Dec

10

Expressio Unius Est Exclusio Alterius: E Pluribus (License Conditions) Unum


Posted by at 9:33 pm on December 10, 2014
Category: BIS

By Daderot (Own work) [CC0], via Wikimedia Commons http://commons.wikimedia.org/wiki/File%3APatent_quote_-_United_States_Department_of_Commerce_-_DSC05103.JPGThe Bureau of Industry and Security has announced that, starting on December 8, a new license condition will appear on all validated licenses. That condition reads as follows:

Unless limited by a condition set forth below, the export, reexport or transfer (in-country) authorized by this license is for the item(s), end-use(s), and parties described in the license application and any letters of explanation. The applicant is responsible for informing the other parties identified on the license, such as ultimate consignees and end-users, of the license’s scope and of the specific conditions applicable to them. BIS has granted this license in reliance on representations the applicant made in the license application, letters of explanation, and other documents submitted.

The laudable purpose here is to get rid of the silly license conditions that simply reiterate existing requirements of the Export Administration Regulations, such as Part 744’s prohibition on nuclear end uses. BIS is concerned about possibility that the existence of, say, the no nuclear use condition will give someone the idea that it is okay to allow the exported item to be used in the production of chemical weapons in violation of section 744.4 of the EAR. Expressio unius and all that.

But I wonder, and the BIS announcement does not say, whether the language quoted above will replace the following condition that is included, in one form or another, on all licenses:

No resale, transfer, or reexport of the items listed on this license is authorized without prior authorization by the U.S. Government.

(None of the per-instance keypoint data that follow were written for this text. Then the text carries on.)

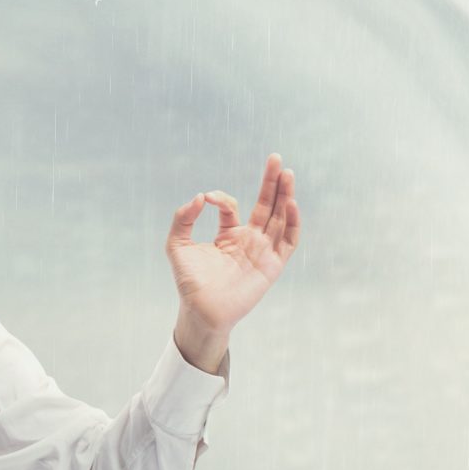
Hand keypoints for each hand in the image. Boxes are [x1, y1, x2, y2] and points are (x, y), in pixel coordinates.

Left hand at [167, 154, 299, 372]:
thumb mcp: (177, 245)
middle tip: (276, 159)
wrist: (201, 310)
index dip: (221, 197)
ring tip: (287, 173)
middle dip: (272, 183)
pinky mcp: (272, 265)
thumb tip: (199, 197)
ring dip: (285, 196)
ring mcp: (262, 252)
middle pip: (266, 206)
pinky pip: (287, 242)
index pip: (231, 207)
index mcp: (228, 235)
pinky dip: (292, 224)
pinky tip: (291, 204)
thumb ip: (183, 218)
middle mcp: (249, 241)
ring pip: (279, 219)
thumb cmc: (189, 282)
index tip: (207, 198)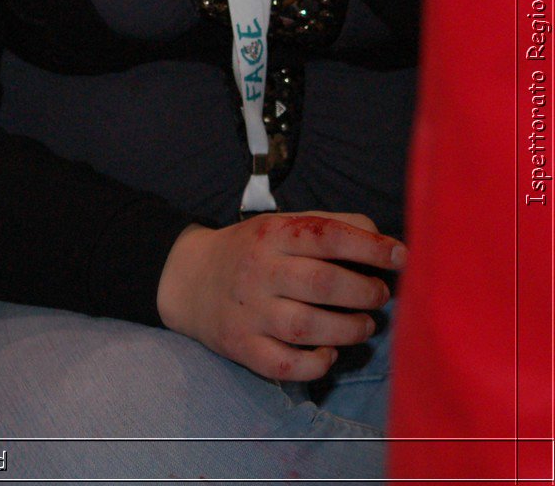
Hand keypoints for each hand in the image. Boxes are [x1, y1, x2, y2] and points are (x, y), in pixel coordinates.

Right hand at [156, 211, 405, 381]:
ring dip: (350, 329)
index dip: (371, 247)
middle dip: (366, 292)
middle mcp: (257, 272)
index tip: (401, 257)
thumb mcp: (280, 225)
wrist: (186, 279)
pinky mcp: (241, 346)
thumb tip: (387, 245)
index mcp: (270, 235)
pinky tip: (328, 352)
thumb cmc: (250, 251)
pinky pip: (285, 364)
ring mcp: (248, 312)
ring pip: (308, 327)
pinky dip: (317, 363)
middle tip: (379, 295)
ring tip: (364, 325)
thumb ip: (330, 226)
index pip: (326, 235)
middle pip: (323, 283)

The issue here is an odd lacuna in the EAR. If you look through the General Prohibitions, there is no explicit prohibition against in-country transfers of items exported under license. The prohibitions on certain exports and re-exports do not, by definition, reach in-country transfers. Rather the General Prohibitions only address in-country transfers in connection with denial orders (General Prohibition 4) and illegally exported items (General Prohibition 10). Instead, the way that in-country transfers are prohibited is through General Prohibition 9, which prohibits violation of any license condition, such as the one quoted above, which makes clear that no in-country transfer can occur with U.S. Government approval.

The new license condition is worded in such a way that it seems possible that it will replace the standard condition prohibiting resale, transfer or re-export without government approval. But if it does, BIS will have unintentionally opened the door to unlicensed in-country transfer of items exported under license.